WHAT TO PRODUCE:
Nothing more is wanted than an exact repeat of the data below.

** INFORMATION SUPPLIED follows **

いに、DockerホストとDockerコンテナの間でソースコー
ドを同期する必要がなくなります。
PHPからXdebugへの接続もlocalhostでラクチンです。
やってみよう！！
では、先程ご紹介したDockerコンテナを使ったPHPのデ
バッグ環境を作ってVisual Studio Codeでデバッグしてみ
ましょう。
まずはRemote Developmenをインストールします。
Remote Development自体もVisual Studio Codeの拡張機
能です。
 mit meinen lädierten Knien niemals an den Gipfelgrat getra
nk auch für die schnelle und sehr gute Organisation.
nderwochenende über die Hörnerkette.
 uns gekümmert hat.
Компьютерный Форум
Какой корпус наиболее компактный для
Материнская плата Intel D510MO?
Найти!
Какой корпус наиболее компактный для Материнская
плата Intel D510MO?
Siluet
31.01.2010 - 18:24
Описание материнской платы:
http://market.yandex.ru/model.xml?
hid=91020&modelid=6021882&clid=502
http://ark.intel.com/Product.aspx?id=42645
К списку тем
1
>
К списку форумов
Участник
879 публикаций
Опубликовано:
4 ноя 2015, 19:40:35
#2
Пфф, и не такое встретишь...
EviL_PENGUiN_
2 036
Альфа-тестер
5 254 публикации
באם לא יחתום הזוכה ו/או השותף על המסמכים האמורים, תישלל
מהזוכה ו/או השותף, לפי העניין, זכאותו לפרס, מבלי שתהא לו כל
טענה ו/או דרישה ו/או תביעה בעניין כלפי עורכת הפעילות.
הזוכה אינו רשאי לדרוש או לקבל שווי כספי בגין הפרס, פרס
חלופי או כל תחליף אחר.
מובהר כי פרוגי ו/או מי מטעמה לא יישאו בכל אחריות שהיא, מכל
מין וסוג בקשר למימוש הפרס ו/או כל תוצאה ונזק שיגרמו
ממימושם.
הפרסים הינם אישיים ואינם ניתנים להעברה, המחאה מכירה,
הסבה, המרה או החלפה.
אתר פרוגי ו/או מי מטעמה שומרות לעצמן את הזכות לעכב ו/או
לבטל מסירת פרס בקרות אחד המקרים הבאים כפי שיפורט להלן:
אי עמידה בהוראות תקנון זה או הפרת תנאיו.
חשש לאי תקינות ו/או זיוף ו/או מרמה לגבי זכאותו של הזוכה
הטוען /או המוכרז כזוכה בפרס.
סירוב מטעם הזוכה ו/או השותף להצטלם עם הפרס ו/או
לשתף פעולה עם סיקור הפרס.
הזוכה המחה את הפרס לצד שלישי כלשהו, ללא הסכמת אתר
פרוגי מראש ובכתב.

** End of INFORMATION SUPPLIED **

EXERCISE SOLUTION:
いに、DockerホストとDockerコンテナの間でソースコー
ドを同期する必要がなくなります。
PHPからXdebugへの接続もlocalhostでラクチンです。
やってみよう！！
では、先程ご紹介したDockerコンテナを使ったPHPのデ
バッグ環境を作ってVisual Studio Codeでデバッグしてみ
ましょう。
まずはRemote Developmenをインストールします。
Remote Development自体もVisual Studio Codeの拡張機
能です。
 mit meinen lädierten Knien niemals an den Gipfelgrat getra
nk auch für die schnelle und sehr gute Organisation.
nderwochenende über die Hörnerkette.
 uns gekümmert hat.
Компьютерный Форум
Какой корпус наиболее компактный для
Материнская плата Intel D510MO?
Найти!
Какой корпус наиболее компактный для Материнская
плата Intel D510MO?
Siluet
31.01.2010 - 18:24
Описание материнской платы:
http://market.yandex.ru/model.xml?
hid=91020&modelid=6021882&clid=502
http://ark.intel.com/Product.aspx?id=42645
К списку тем
1
>
К списку форумов
Участник
879 публикаций
Опубликовано:
4 ноя 2015, 19:40:35
#2
Пфф, и не такое встретишь...
EviL_PENGUiN_
2 036
Альфа-тестер
5 254 публикации
באם לא יחתום הזוכה ו/או השותף על המסמכים האמורים, תישלל
מהזוכה ו/או השותף, לפי העניין, זכאותו לפרס, מבלי שתהא לו כל
טענה ו/או דרישה ו/או תביעה בעניין כלפי עורכת הפעילות.
הזוכה אינו רשאי לדרוש או לקבל שווי כספי בגין הפרס, פרס
חלופי או כל תחליף אחר.
מובהר כי פרוגי ו/או מי מטעמה לא יישאו בכל אחריות שהיא, מכל
מין וסוג בקשר למימוש הפרס ו/או כל תוצאה ונזק שיגרמו
ממימושם.
הפרסים הינם אישיים ואינם ניתנים להעברה, המחאה מכירה,
הסבה, המרה או החלפה.
אתר פרוגי ו/או מי מטעמה שומרות לעצמן את הזכות לעכב ו/או
לבטל מסירת פרס בקרות אחד המקרים הבאים כפי שיפורט להלן:
אי עמידה בהוראות תקנון זה או הפרת תנאיו.
חשש לאי תקינות ו/או זיוף ו/או מרמה לגבי זכאותו של הזוכה
הטוען /או המוכרז כזוכה בפרס.
סירוב מטעם הזוכה ו/או השותף להצטלם עם הפרס ו/או
לשתף פעולה עם סיקור הפרס.
הזוכה המחה את הפרס לצד שלישי כלשהו, ללא הסכמת אתר
פרוגי מראש ובכתב.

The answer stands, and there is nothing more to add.